I'm doing some image processing using OpenCL.
For example, I used a 100*200 size image. In the .cl code, I just half the image pixel value by:
{
int width=get_group_id(0);
int height=get_group_id(1);
// col(width)
int x= get_global_id(0);
// row(height)
int y= get_global_id(1);
(unsigned char) data_output[x*width+y]=
(unsigned char)data_input[x*width+y]/2;
}
After the kernel's parameter setting I run the kernel by:
clEnqueueNDRangeKernel( queue,kernel_DIP,2,NULL,global_work_size,local_work_size, 0,NULL,NULL);
The global_work_size I used is the image size:
size_t global_work_size[2] = {100,200};
I found even the .cl code doesn't include some code like "get_local_id(0);"
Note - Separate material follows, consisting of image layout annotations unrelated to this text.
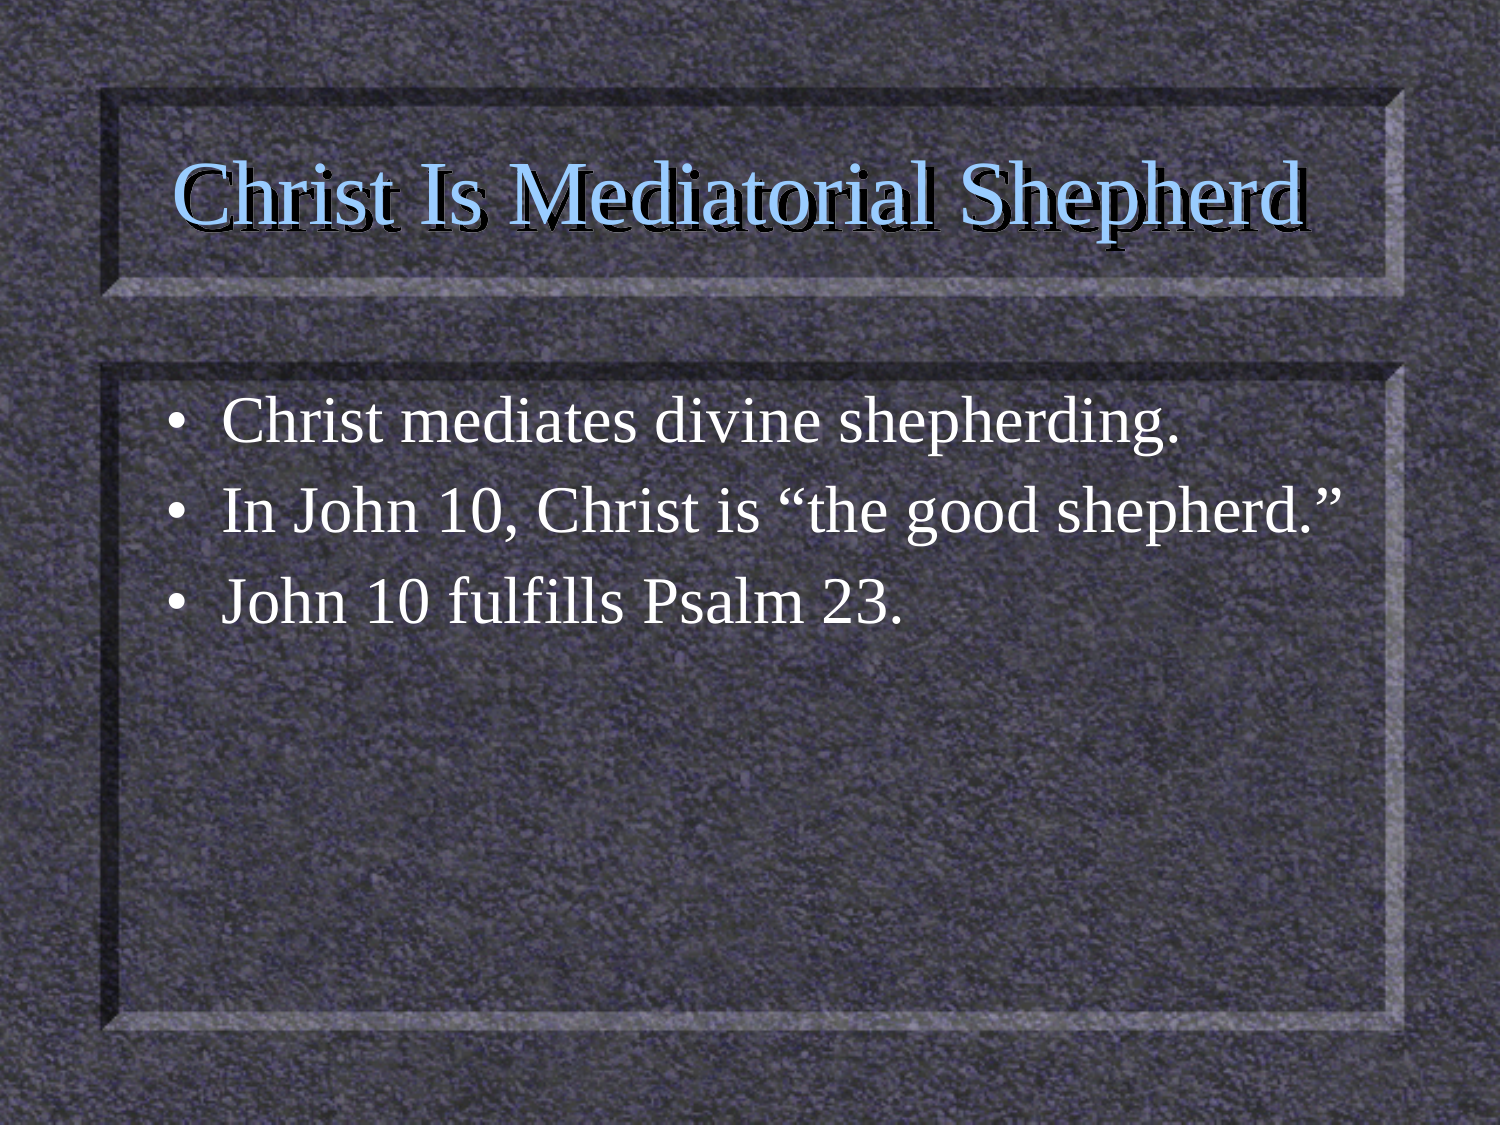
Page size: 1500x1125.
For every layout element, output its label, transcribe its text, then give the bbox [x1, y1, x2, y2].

list Christ mediates divine shepherding. In John 10, Christ is “the good shepherd.” John 10 fulfills Psalm 23. [149, 374, 1375, 1000]
picture [0, 0, 1500, 1125]
title Christ Is Mediatorial Shepherd [150, 135, 1351, 253]
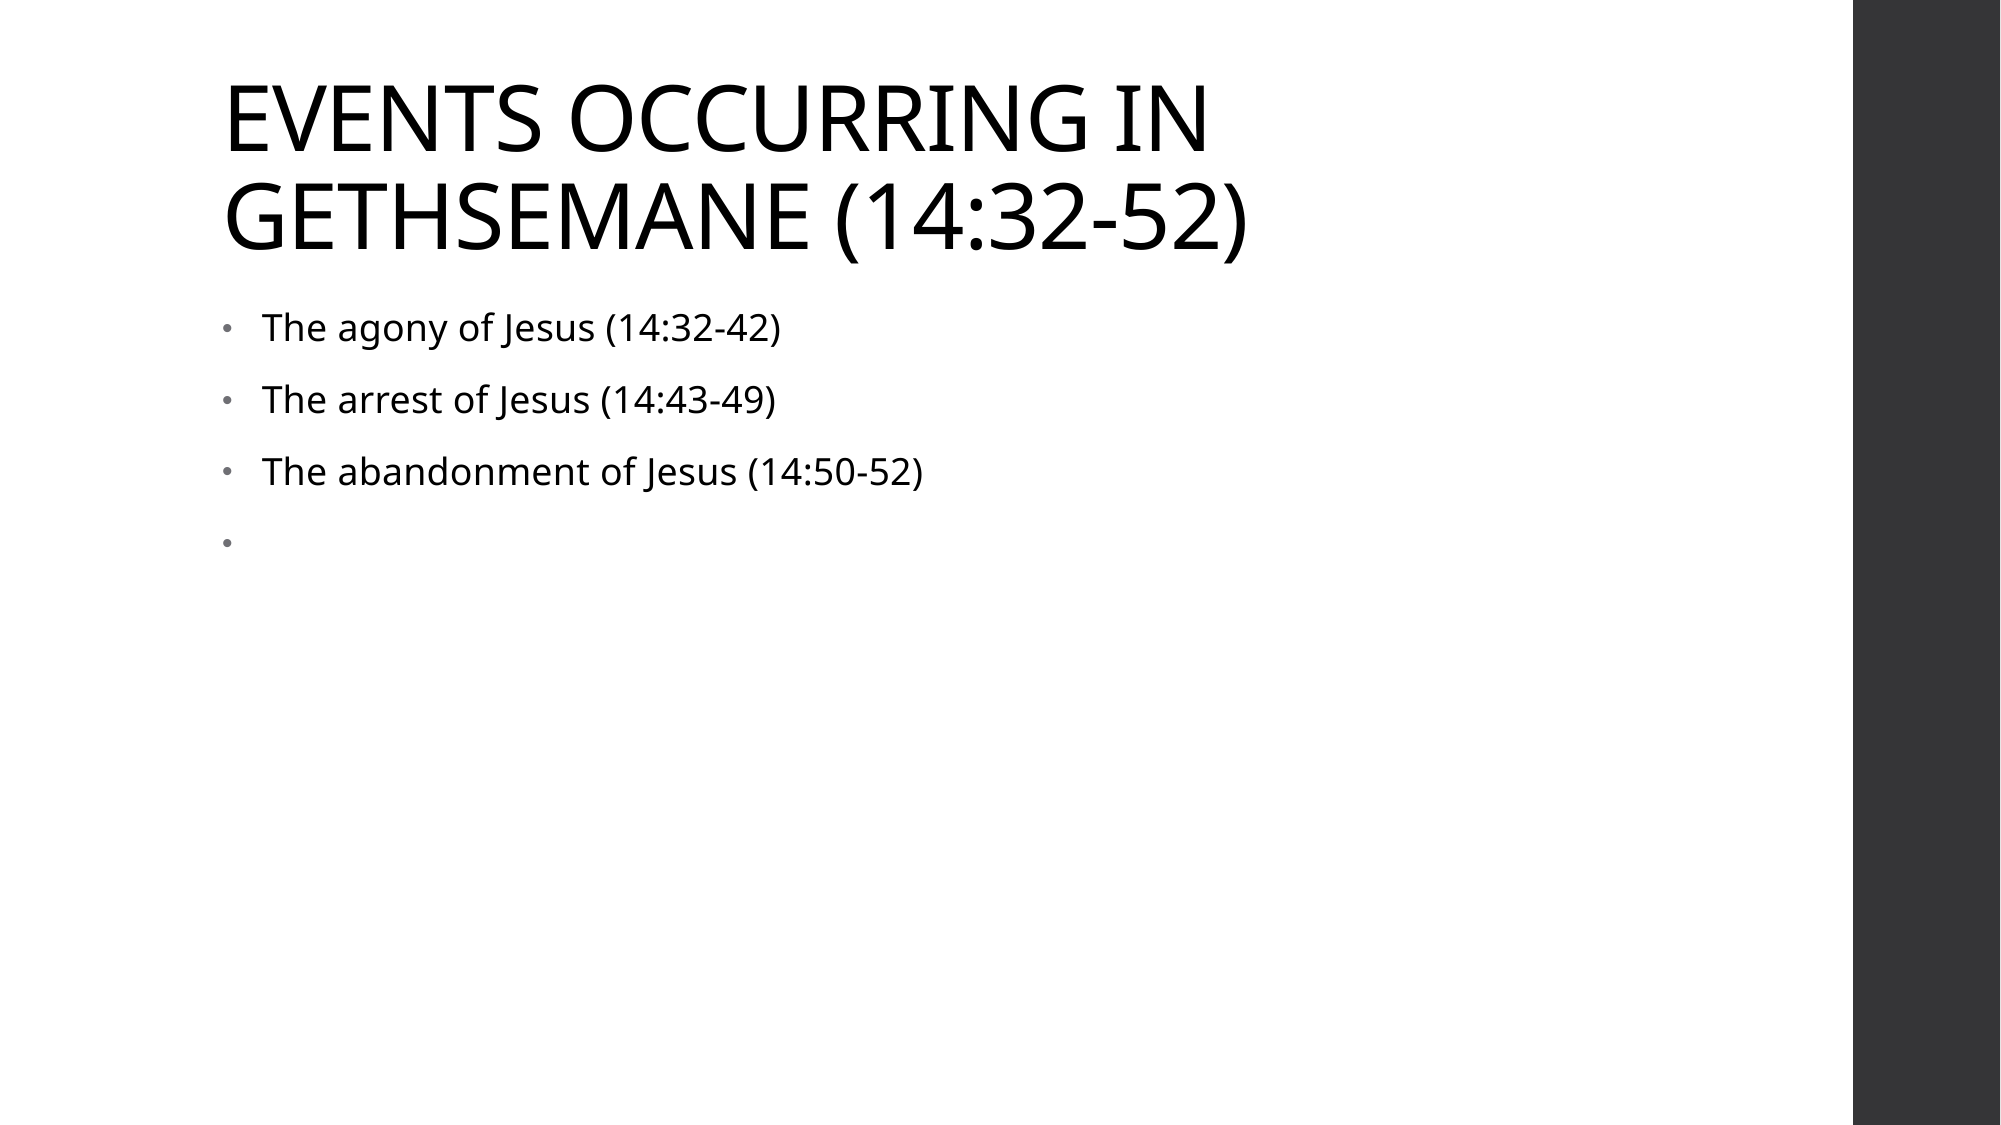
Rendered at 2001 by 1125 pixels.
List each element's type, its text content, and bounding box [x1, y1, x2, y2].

title EVENTS OCCURRING IN GETHSEMANE (14:32-52) [206, 60, 1797, 278]
list The agony of Jesus (14:32-42) The arrest of Jesus (14:43-49) The abandonment of Jesus (14:50-52) [206, 299, 1617, 1014]
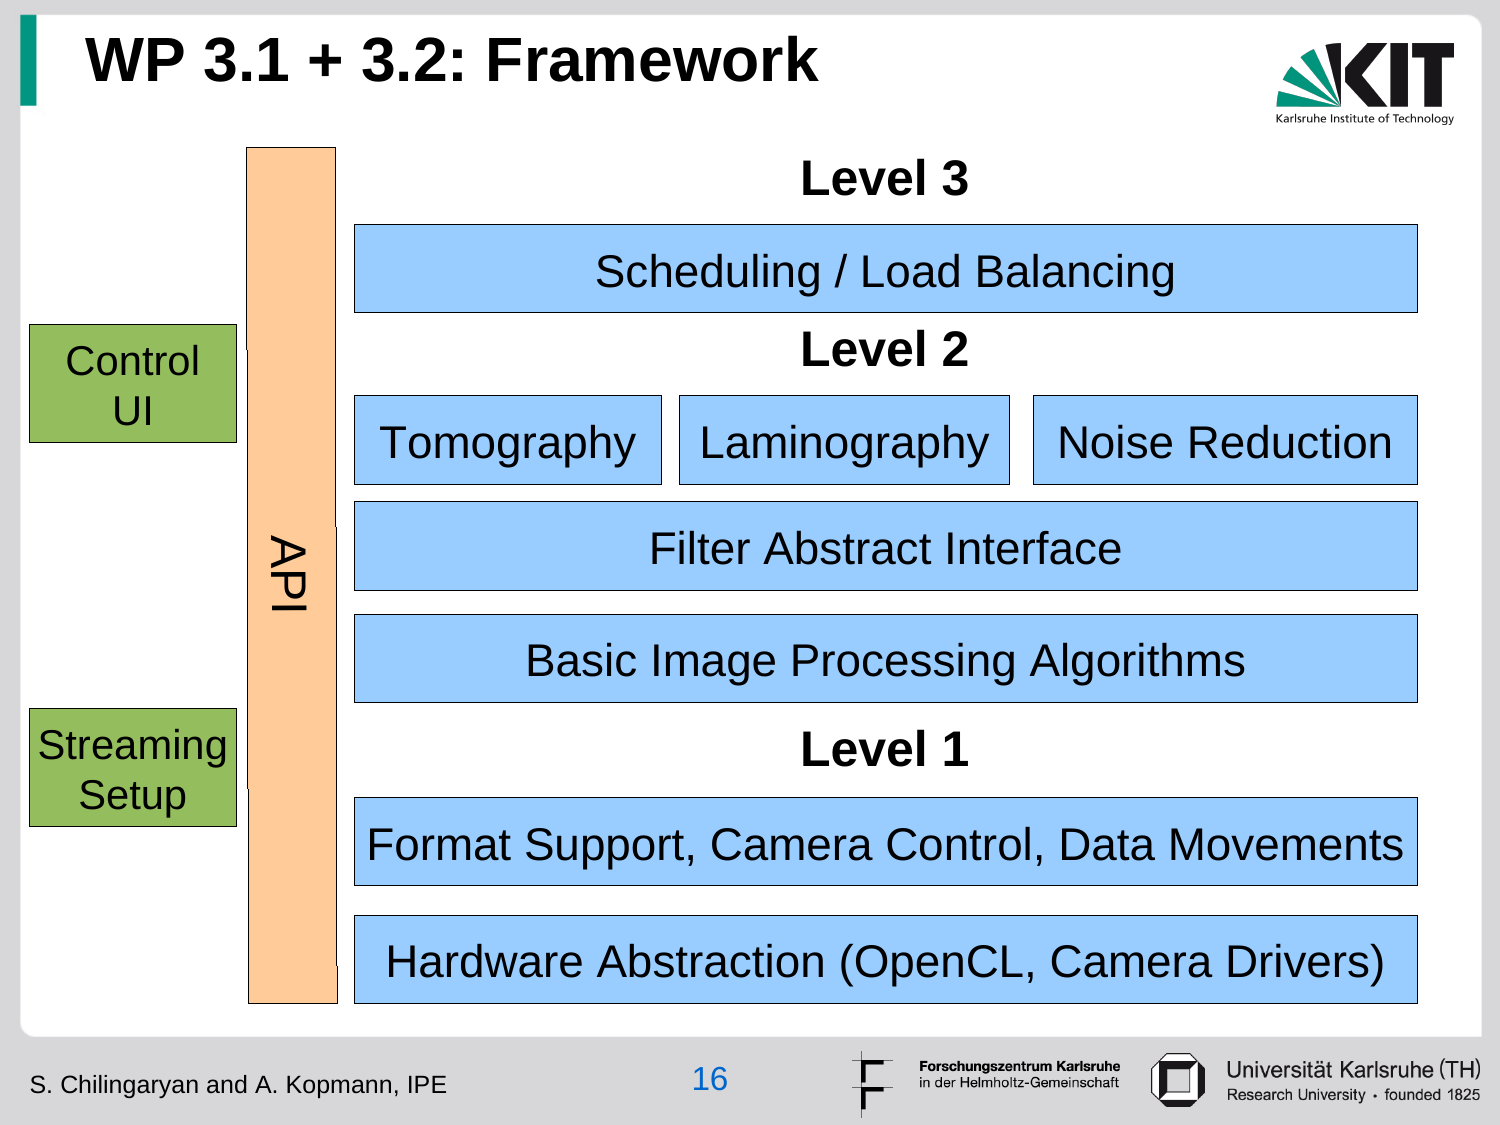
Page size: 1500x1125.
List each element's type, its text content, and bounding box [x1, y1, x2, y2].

The local_work_size did also have lots influence on the performance.
Both "size_t local_work_size[2]= {1,1};"(small local work size) and "size_t local_work_size[2]= {50,50};" (big work size) are slow.
some suitable size like below will be much faster:
size_t local_work_size[2]= {10,10};
So here is my question:
Why a code without get_local_id() also was influenced by the local memory?
How can I set the best local size to make it run in the highest speed?
I also tested the running speed on other platforms such as the freescale's IMX.6, it seems that the changed-size local work-size doesn't work there at all! So why?
If anyone know the answer, plz help. Thank you so much!